> [Challenge]:
Arrange the lines below as a Markdown table with two columns, Row and Entry. Number each line in the Row column, and skip any blank lines.

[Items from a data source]
- - - - - - -

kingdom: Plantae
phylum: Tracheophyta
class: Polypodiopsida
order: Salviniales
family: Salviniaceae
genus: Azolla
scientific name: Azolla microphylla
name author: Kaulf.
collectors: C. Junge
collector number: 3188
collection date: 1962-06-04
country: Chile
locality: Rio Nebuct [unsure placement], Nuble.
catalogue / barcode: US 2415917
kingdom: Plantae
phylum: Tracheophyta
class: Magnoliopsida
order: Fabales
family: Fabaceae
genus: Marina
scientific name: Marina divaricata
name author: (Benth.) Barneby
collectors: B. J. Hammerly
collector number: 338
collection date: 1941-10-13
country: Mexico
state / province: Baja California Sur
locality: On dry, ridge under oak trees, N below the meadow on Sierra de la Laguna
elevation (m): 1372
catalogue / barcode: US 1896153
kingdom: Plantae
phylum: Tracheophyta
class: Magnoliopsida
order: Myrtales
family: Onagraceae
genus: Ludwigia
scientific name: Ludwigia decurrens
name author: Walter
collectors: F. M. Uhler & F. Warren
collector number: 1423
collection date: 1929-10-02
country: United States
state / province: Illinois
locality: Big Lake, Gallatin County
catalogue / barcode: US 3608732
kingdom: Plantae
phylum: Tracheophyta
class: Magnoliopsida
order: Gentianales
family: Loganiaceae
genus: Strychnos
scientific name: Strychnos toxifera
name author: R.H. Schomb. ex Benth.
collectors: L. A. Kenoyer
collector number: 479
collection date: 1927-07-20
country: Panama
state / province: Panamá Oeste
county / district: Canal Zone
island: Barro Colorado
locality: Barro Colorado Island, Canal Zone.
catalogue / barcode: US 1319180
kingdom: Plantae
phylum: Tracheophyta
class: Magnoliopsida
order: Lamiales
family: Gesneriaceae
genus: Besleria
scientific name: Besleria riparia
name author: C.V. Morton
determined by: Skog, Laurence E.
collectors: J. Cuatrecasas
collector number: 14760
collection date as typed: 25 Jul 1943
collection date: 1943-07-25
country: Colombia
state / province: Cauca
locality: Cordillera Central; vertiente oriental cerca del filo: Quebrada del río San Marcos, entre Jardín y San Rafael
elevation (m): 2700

- - - - - - -

> [Exercise response]:
| Row | Entry |
|---|---|
| 1 | kingdom: Plantae |
| 2 | phylum: Tracheophyta |
| 3 | class: Polypodiopsida |
| 4 | order: Salviniales |
| 5 | family: Salviniaceae |
| 6 | genus: Azolla |
| 7 | scientific name: Azolla microphylla |
| 8 | name author: Kaulf. |
| 9 | collectors: C. Junge |
| 10 | collector number: 3188 |
| 11 | collection date: 1962-06-04 |
| 12 | country: Chile |
| 13 | locality: Rio Nebuct [unsure placement], Nuble. |
| 14 | catalogue / barcode: US 2415917 |
| 15 | kingdom: Plantae |
| 16 | phylum: Tracheophyta |
| 17 | class: Magnoliopsida |
| 18 | order: Fabales |
| 19 | family: Fabaceae |
| 20 | genus: Marina |
| 21 | scientific name: Marina divaricata |
| 22 | name author: (Benth.) Barneby |
| 23 | collectors: B. J. Hammerly |
| 24 | collector number: 338 |
| 25 | collection date: 1941-10-13 |
| 26 | country: Mexico |
| 27 | state / province: Baja California Sur |
| 28 | locality: On dry, ridge under oak trees, N below the meadow on Sierra de la Laguna |
| 29 | elevation (m): 1372 |
| 30 | catalogue / barcode: US 1896153 |
| 31 | kingdom: Plantae |
| 32 | phylum: Tracheophyta |
| 33 | class: Magnoliopsida |
| 34 | order: Myrtales |
| 35 | family: Onagraceae |
| 36 | genus: Ludwigia |
| 37 | scientific name: Ludwigia decurrens |
| 38 | name author: Walter |
| 39 | collectors: F. M. Uhler & F. Warren |
| 40 | collector number: 1423 |
| 41 | collection date: 1929-10-02 |
| 42 | country: United States |
| 43 | state / province: Illinois |
| 44 | locality: Big Lake, Gallatin County |
| 45 | catalogue / barcode: US 3608732 |
| 46 | kingdom: Plantae |
| 47 | phylum: Tracheophyta |
| 48 | class: Magnoliopsida |
| 49 | order: Gentianales |
| 50 | family: Loganiaceae |
| 51 | genus: Strychnos |
| 52 | scientific name: Strychnos toxifera |
| 53 | name author: R.H. Schomb. ex Benth. |
| 54 | collectors: L. A. Kenoyer |
| 55 | collector number: 479 |
| 56 | collection date: 1927-07-20 |
| 57 | country: Panama |
| 58 | state / province: Panamá Oeste |
| 59 | county / district: Canal Zone |
| 60 | island: Barro Colorado |
| 61 | locality: Barro Colorado Island, Canal Zone. |
| 62 | catalogue / barcode: US 1319180 |
| 63 | kingdom: Plantae |
| 64 | phylum: Tracheophyta |
| 65 | class: Magnoliopsida |
| 66 | order: Lamiales |
| 67 | family: Gesneriaceae |
| 68 | genus: Besleria |
| 69 | scientific name: Besleria riparia |
| 70 | name author: C.V. Morton |
| 71 | determined by: Skog, Laurence E. |
| 72 | collectors: J. Cuatrecasas |
| 73 | collector number: 14760 |
| 74 | collection date as typed: 25 Jul 1943 |
| 75 | collection date: 1943-07-25 |
| 76 | country: Colombia |
| 77 | state / province: Cauca |
| 78 | locality: Cordillera Central; vertiente oriental cerca del filo: Quebrada del río San Marcos, entre Jardín y San Rafael |
| 79 | elevation (m): 2700 |